Rae Richmond is opening up about her remarkable path to recovery after a decades-long struggle with addiction.
The top OnlyFans model and content creator explains, “For more years than I would like to admit, alcohol – and to a certain extent, drugs – controlled my life. I started drinking when I was 16 and began to show signs of having a problem at 23 – around the same time that I developed anorexia, which then morphed into a full-blown 17-year battle with bulimia.”
Growing up in a small southern town, Richmond indulged in teenage drinking to fill the boredom, and continued to drink in her twenties to mask the pain of an unhappy marriage and divorce, and a second marriage to an alcoholic. “I liked cocaine way too much, but thankfully drugs were only part of my story for a couple of years before I moved eight hours from my hometown to get away from the people, places and things that were contributing to my addictions.
“Unfortunately, alcohol moved with me and over the years, my partying and drinking increased.

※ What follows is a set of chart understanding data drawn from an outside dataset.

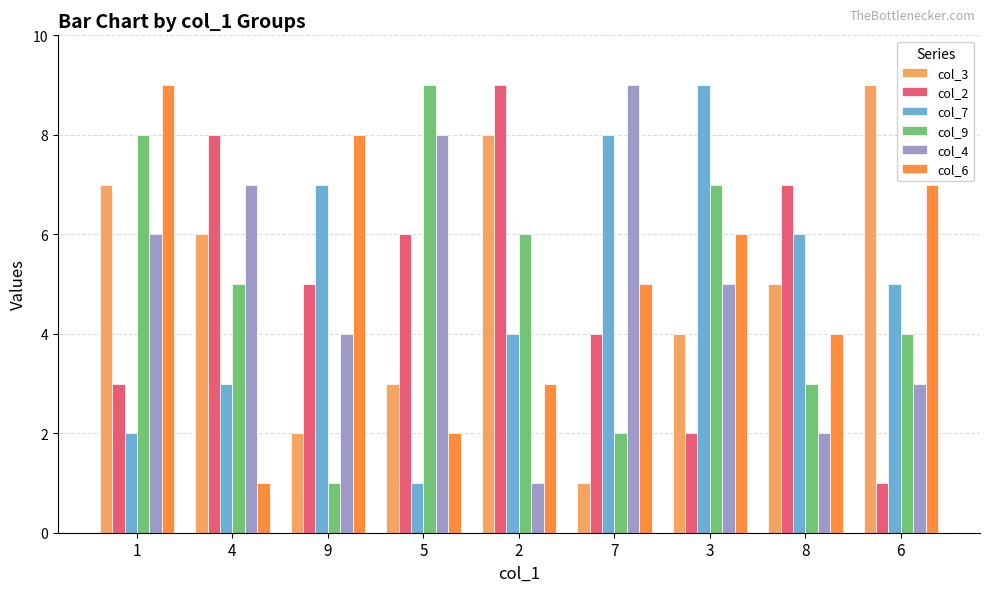

The value of col_7 at 4 is 3. True or false?

True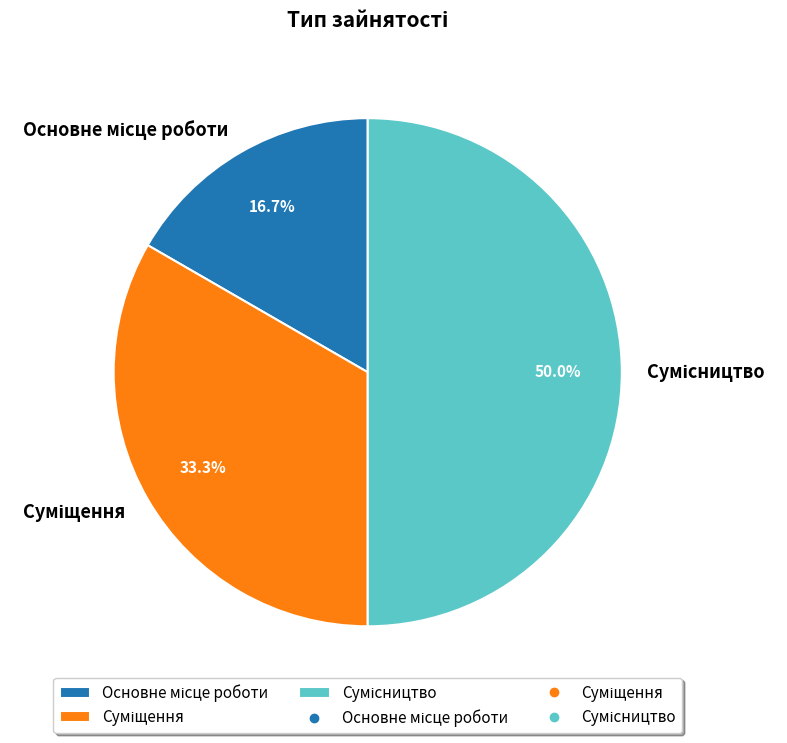

Do Сумісництво and Суміщення together represent more than half of the pie?

Yes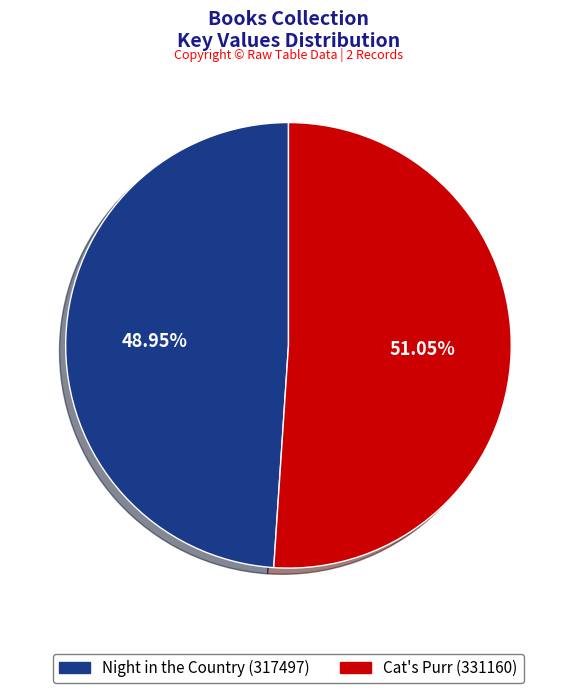

Which category accounts for the majority?

Cat's Purr (331160)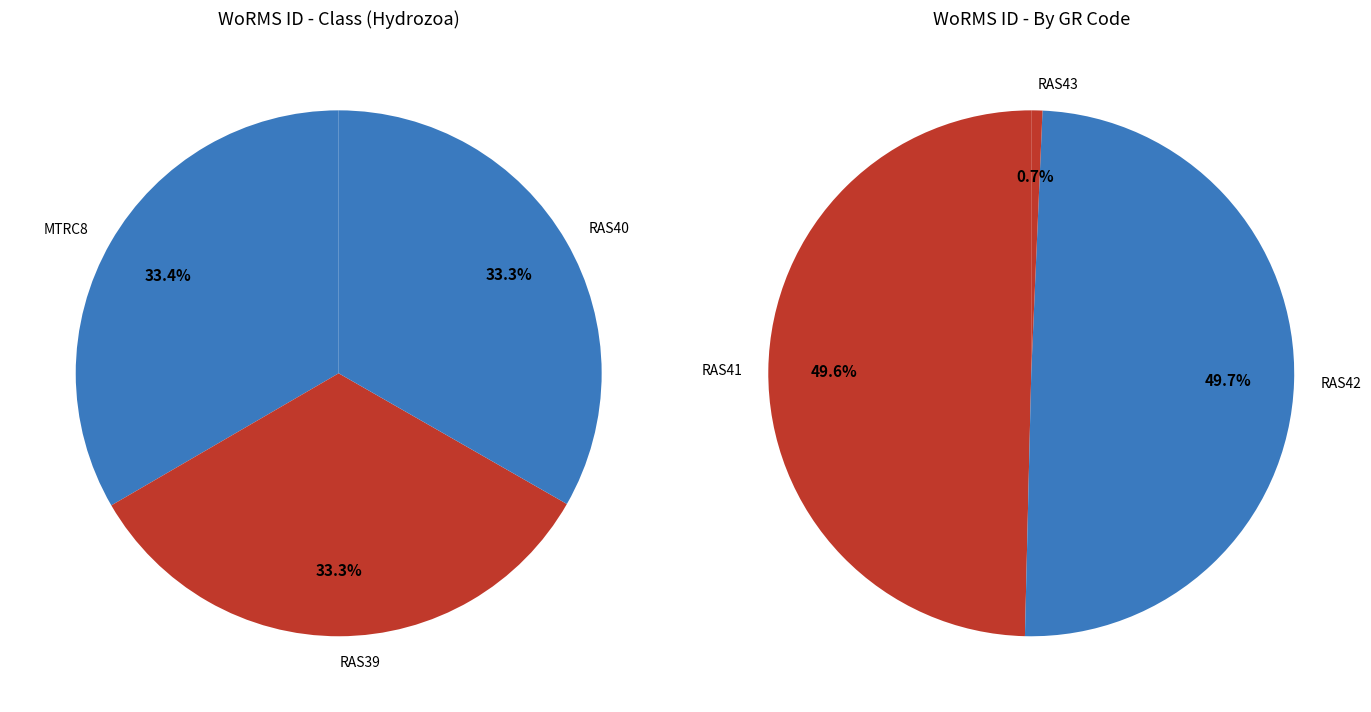

Is there any slice that represents more than half of the pie?

No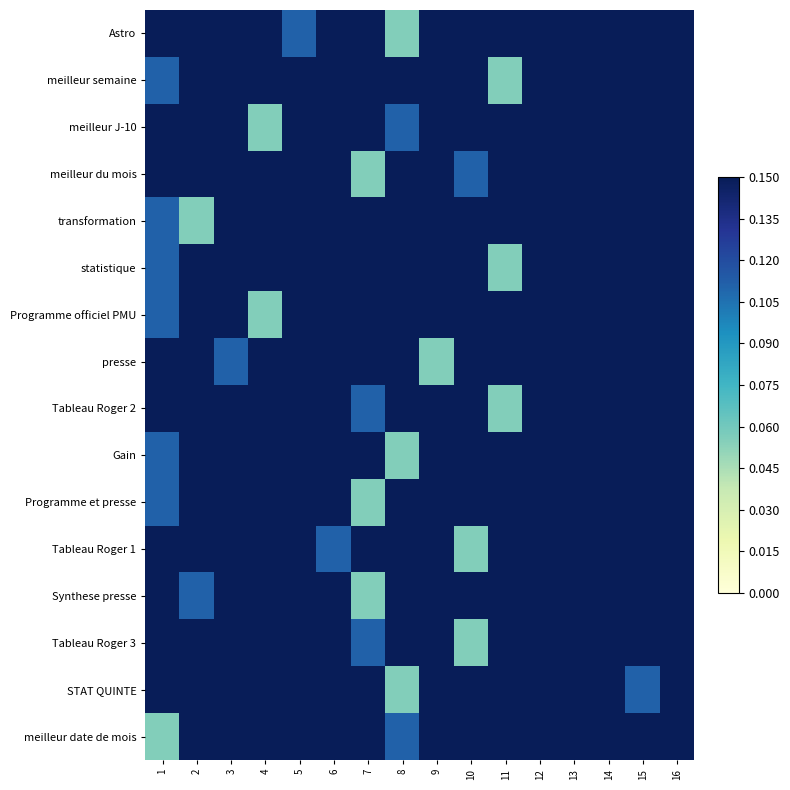

At 1, list the series in order from smallest to largest.

meilleur date de mois, meilleur semaine, transformation, statistique, Programme officiel PMU, Gain, Programme et presse, Astro, meilleur J-10, Tableau Roger 2, Tableau Roger 1, presse, meilleur du mois, Synthese presse, Tableau Roger 3, STAT QUINTE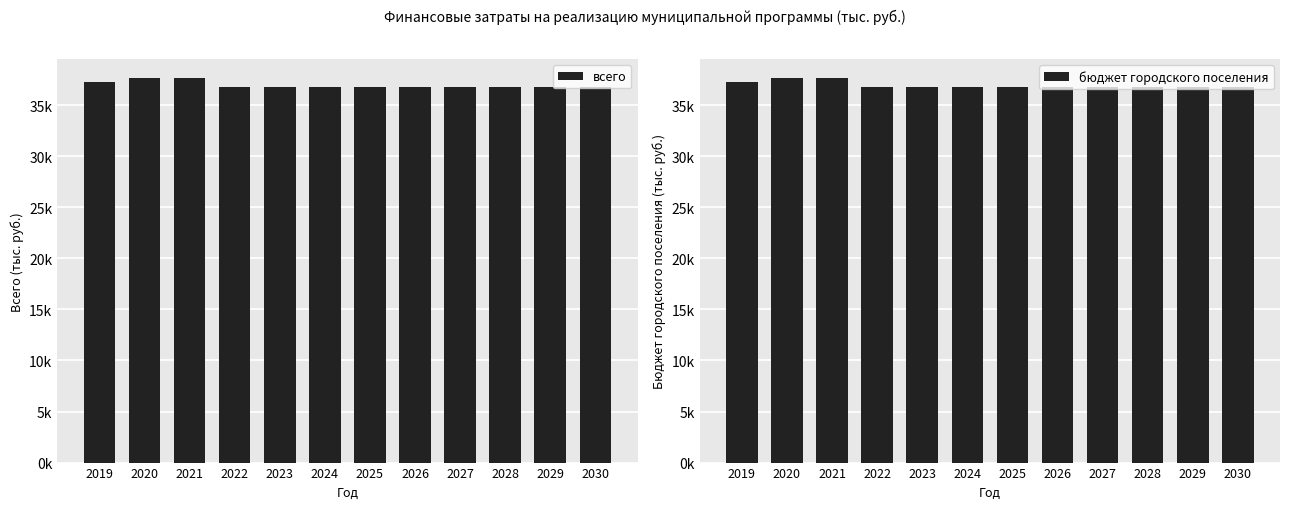

What is the average value of the всего series?

36975.8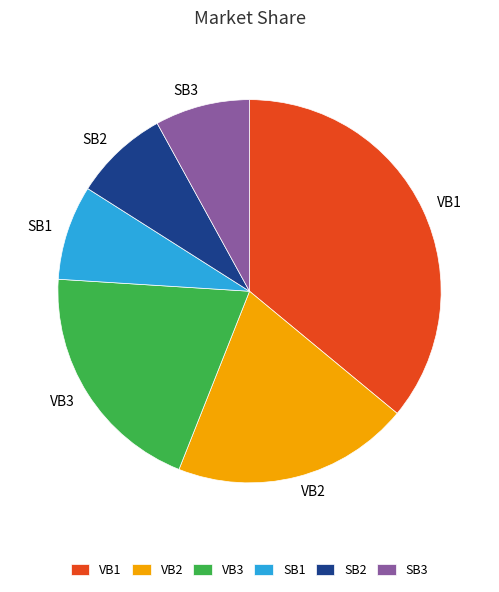

Which category has the biggest portion of the pie?

VB1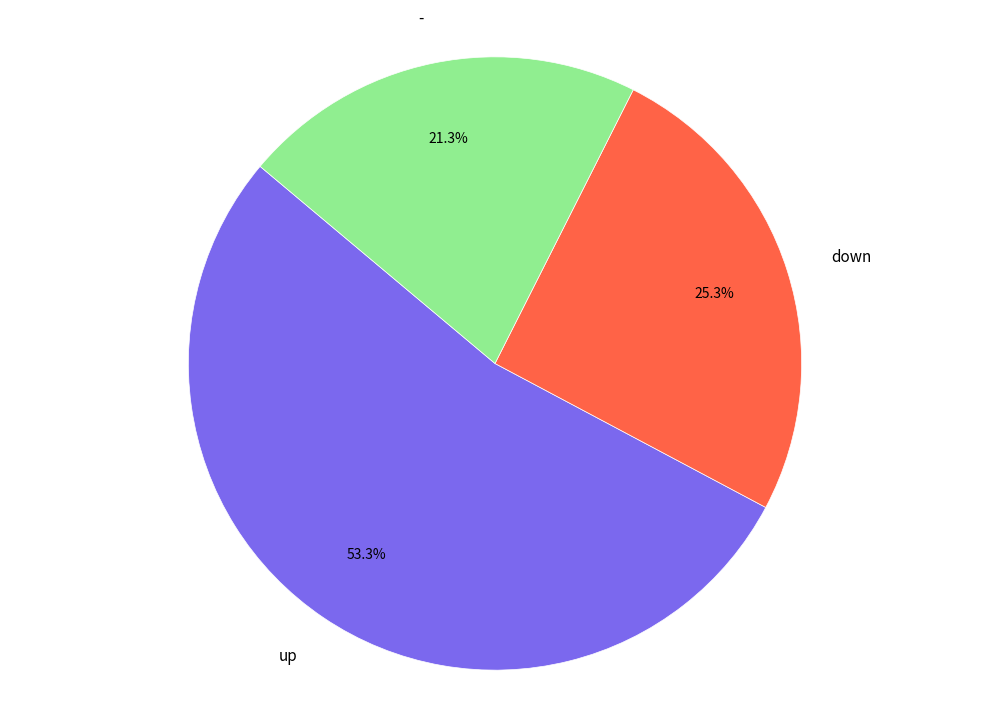

Count the number of slices in the pie.

3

I was able to hold down good jobs, and on the surface looked fairly healthy and productive… but inside I was a mess, suffering from anxiety and depression which unbeknownst to me were exacerbated by alcohol.
When battles within her second marriage became physical, Richmond knew she’d had enough. “Quitting drinking was a decision that I never regretted, as my two children were old enough to see what was happening – and it was not pretty.” Overweight and suffering from years of heavy drinking and poor lifestyle habits, she knew she had to overhaul her life. “The thought of how alcohol negatively affected me was always on my mind, but getting sober seemed like something that I absolutely could not accomplish.”
In 2022, Richmond found solace in a solid 12-step recovery program, embracing support from the community and committing to sobriety. Her journey began on August 12, 2022, and she hasn’t looked back since. “I am happy to say that I haven’t taken a drink, and to pick up a drink again would put me right back on the path to certain death,” she says.
“I’m sharing my story now because I desperately needed to hear it from someone for so many years. If this sounds like you – there is a better way of life. I could have jumped off that hamster wheel anytime I wanted to… but I had to make that first step.”